Initially this raised some potential privacy concerns – so we decided to use ourselves as guinea pigs. A prototype system was created and set up just in time for the launch of our new Global Rich List site. Brave, intrepid Pokers joined up and a single tweet was sent out from all accounts simultaneously. It worked! Media coverage was gained, more people were exposed to our news and everyone was easily disconnected from the service without any mishaps when we were done.
With a proven concept #SaveWave was ready to be fine-tuned. This is how it worked: supporters joined up with Facebook or Twitter. Then, twice a week throughout our six-week campaign, the most engaging new rescue stories were automatically sent out from their account.
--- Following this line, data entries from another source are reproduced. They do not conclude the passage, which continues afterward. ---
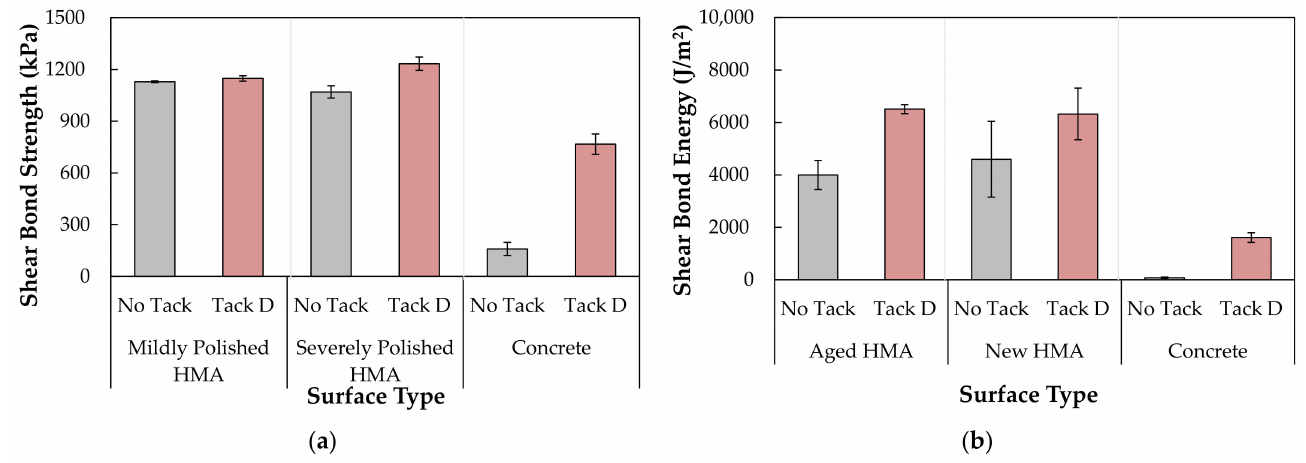
Figure 7. Effect of substrate type on ( a ) shear strength and ( b ) shear bond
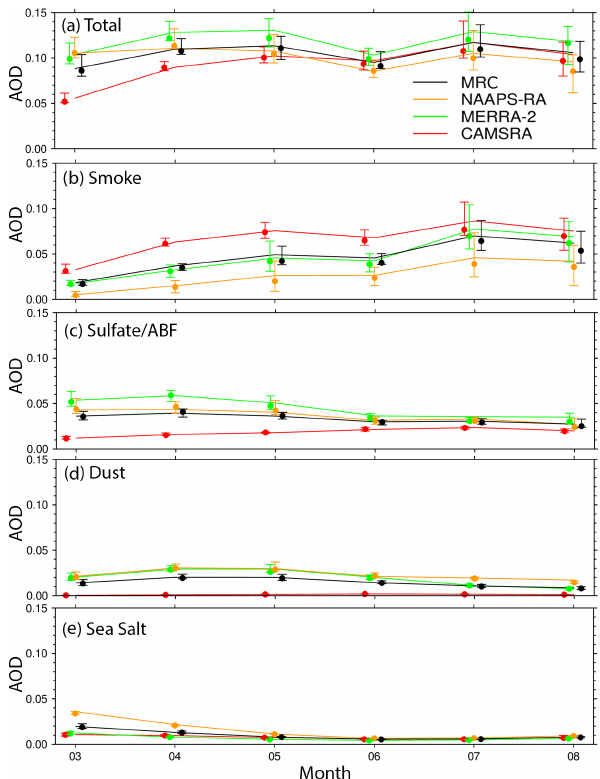
Figure 6. Climatological (2003–2019) seasonal cycle of Arctic (60–90 ◦ N) average total and speciated AODs at 550nm from the three aerosol reanalyses and the MRC. The top and bottom whiskers and the symbols represent, respectively, the 25% and 75% per- centiles and the medians of monthly binned AOD distributions.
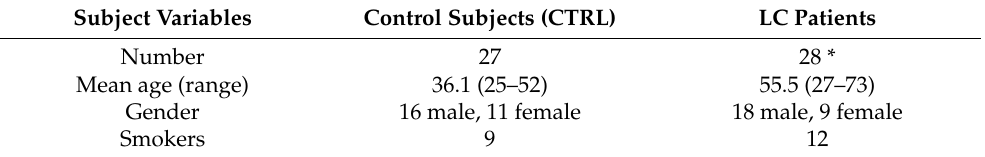
Table 1. Characterisation of the subjects recruited in terms of number, age, gender, and smoking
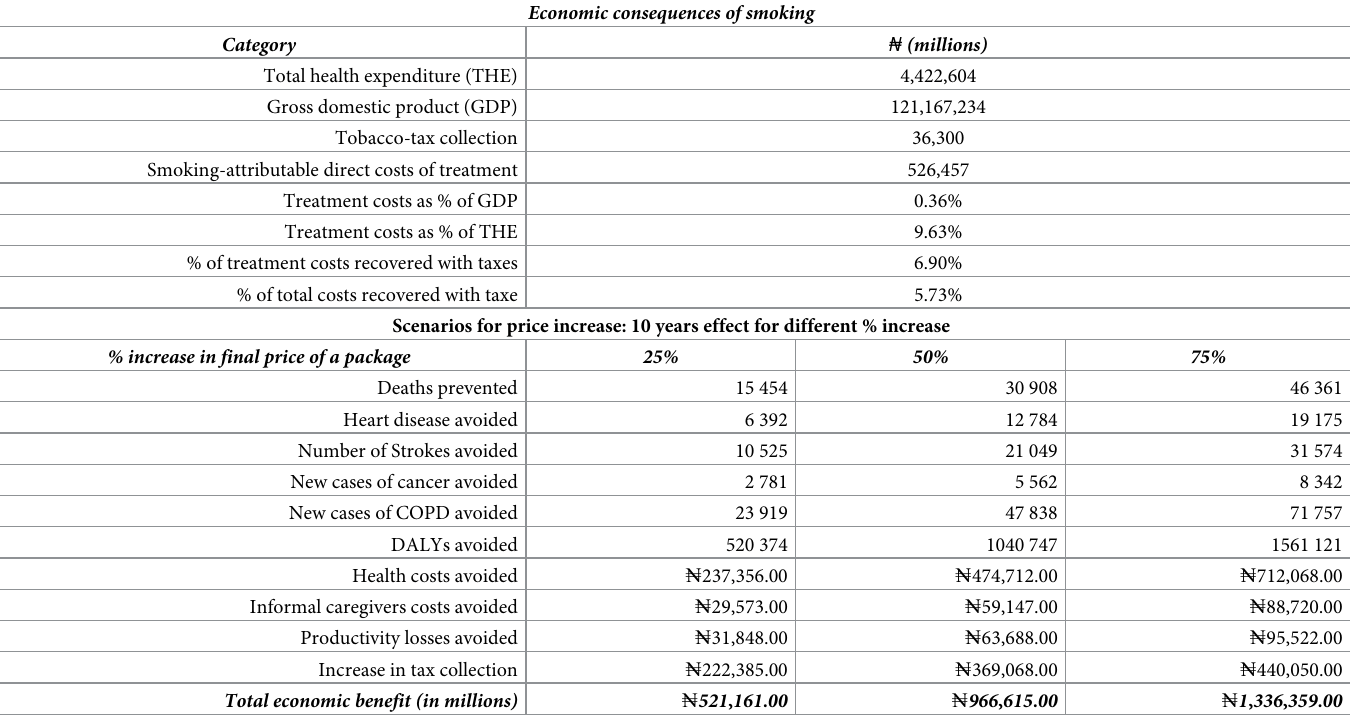
Table 5. Economic consequences of smoking and the potential effects of price increase–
Everyone who joined sent these stories out simultaneously to create a wave of exposure for the RNLI.
These rescues were featured on the #SaveWave site alongside a visualisation that showed the reach of each ‘wave’. As the campaign progressed – and our user base grew – these stories were seen by an ever wider audience, many of whom were previously unaware of the life-saving work carried out by the RNLI’s unpaid volunteers on a daily basis.
Donating a Twitter or Facebook post is a simple action, but it helped to give the RNLI a much needed voice. In time the hope is that these messages and posts will return to the RNLI as dozens of new volunteers, hundreds of new donors and thousands of supporters. Ensuring that their lifesavers have everything they need and deserve, from boots to boats for years to come.